▸ Work task:
Report every line of the data where the string "wurde" appears.

▸ Raw data:
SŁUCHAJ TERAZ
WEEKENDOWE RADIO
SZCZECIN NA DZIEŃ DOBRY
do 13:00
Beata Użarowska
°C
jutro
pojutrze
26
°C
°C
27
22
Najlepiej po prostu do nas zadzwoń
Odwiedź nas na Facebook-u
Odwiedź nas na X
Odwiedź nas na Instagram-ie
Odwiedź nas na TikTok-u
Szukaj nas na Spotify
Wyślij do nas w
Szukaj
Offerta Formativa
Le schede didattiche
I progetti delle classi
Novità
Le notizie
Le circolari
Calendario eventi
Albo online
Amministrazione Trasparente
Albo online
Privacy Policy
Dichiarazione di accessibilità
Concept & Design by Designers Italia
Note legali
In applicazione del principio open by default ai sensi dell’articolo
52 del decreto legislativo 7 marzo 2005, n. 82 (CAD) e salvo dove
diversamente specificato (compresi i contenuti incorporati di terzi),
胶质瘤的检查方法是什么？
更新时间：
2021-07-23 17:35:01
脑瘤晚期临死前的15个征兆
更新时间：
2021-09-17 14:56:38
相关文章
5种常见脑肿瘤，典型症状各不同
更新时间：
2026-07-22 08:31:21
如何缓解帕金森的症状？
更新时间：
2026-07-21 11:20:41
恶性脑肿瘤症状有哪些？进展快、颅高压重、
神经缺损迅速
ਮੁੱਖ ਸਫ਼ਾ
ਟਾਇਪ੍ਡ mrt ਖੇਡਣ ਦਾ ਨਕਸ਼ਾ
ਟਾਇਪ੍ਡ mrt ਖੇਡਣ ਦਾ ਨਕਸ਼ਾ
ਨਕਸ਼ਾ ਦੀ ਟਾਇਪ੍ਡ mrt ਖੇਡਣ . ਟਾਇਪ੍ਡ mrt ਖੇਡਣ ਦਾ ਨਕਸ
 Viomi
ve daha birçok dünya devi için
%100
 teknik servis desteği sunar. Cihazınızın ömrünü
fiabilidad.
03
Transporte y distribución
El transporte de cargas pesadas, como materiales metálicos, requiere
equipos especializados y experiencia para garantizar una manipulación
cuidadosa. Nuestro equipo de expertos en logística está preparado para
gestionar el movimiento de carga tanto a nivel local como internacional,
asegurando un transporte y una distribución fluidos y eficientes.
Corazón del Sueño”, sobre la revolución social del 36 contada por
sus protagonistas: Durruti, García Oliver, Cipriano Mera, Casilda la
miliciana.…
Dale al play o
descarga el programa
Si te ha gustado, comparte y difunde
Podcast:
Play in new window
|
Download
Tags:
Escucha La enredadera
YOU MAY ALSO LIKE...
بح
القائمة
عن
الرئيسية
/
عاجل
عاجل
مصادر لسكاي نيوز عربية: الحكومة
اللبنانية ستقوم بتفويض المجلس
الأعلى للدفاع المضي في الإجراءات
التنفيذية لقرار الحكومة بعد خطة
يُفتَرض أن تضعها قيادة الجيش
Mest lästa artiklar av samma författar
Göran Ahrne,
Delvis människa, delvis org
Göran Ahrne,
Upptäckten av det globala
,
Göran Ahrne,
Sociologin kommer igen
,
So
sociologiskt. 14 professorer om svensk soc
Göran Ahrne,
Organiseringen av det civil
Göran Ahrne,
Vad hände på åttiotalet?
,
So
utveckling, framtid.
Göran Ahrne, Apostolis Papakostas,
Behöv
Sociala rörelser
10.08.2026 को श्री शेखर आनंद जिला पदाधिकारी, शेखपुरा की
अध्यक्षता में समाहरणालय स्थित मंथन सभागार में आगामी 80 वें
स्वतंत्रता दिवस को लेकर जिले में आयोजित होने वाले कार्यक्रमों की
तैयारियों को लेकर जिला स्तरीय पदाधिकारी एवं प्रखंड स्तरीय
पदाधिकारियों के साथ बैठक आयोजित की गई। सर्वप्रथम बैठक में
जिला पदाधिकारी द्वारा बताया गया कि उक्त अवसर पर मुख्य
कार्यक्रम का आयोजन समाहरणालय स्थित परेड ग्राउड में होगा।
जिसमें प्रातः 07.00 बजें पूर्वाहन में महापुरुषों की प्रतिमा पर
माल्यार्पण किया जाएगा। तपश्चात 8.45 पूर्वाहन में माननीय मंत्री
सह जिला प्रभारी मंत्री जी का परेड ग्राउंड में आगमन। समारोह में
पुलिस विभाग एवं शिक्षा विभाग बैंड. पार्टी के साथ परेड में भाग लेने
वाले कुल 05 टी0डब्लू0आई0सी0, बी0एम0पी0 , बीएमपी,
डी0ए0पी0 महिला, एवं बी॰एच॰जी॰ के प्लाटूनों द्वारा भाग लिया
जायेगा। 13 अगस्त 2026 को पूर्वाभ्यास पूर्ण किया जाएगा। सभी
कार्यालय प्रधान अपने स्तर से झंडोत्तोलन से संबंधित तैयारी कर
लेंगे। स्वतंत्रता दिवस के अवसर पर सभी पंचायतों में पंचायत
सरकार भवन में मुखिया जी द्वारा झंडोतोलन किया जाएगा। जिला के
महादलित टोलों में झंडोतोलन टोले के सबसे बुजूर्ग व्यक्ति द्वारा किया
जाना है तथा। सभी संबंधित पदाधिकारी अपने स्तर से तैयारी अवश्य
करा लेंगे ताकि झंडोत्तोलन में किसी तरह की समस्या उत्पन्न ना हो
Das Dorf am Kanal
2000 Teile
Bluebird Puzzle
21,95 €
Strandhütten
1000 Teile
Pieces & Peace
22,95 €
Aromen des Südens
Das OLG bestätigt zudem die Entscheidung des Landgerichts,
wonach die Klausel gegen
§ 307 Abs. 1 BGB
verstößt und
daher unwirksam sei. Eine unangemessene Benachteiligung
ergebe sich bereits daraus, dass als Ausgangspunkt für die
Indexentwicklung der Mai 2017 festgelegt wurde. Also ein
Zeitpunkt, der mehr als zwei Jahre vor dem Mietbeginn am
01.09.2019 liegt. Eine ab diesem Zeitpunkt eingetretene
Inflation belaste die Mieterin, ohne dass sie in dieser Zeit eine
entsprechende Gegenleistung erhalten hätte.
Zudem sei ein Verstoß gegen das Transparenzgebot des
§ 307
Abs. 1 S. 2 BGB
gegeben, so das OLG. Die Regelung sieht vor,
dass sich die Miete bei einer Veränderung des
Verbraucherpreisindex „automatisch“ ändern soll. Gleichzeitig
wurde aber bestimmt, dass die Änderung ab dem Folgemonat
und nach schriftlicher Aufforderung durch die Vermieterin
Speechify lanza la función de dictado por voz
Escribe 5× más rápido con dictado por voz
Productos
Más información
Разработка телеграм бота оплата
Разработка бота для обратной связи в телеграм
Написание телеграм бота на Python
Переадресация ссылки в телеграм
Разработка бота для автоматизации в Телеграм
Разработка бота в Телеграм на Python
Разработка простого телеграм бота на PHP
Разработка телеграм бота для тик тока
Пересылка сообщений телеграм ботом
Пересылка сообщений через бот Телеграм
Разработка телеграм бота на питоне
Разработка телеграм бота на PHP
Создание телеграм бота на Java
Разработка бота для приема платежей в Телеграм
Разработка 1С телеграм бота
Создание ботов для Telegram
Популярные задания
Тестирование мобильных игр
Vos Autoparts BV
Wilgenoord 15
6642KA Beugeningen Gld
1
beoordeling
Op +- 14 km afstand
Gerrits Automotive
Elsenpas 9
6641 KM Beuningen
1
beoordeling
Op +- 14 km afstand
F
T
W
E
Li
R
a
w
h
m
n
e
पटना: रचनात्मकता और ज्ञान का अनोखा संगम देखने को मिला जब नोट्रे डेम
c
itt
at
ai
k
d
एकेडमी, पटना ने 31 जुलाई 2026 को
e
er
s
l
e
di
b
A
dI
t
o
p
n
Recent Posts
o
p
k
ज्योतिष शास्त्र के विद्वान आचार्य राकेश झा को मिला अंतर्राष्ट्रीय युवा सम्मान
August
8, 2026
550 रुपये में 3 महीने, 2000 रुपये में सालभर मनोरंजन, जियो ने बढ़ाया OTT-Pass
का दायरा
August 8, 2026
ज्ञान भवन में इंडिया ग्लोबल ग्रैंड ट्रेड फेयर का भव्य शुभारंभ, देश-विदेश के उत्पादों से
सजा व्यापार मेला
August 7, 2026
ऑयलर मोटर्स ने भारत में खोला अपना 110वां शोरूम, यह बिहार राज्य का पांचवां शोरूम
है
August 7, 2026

▸ Exercise output:
Indexentwicklung der Mai 2017 festgelegt wurde. Also ein
wurde aber bestimmt, dass die Änderung ab dem Folgemonat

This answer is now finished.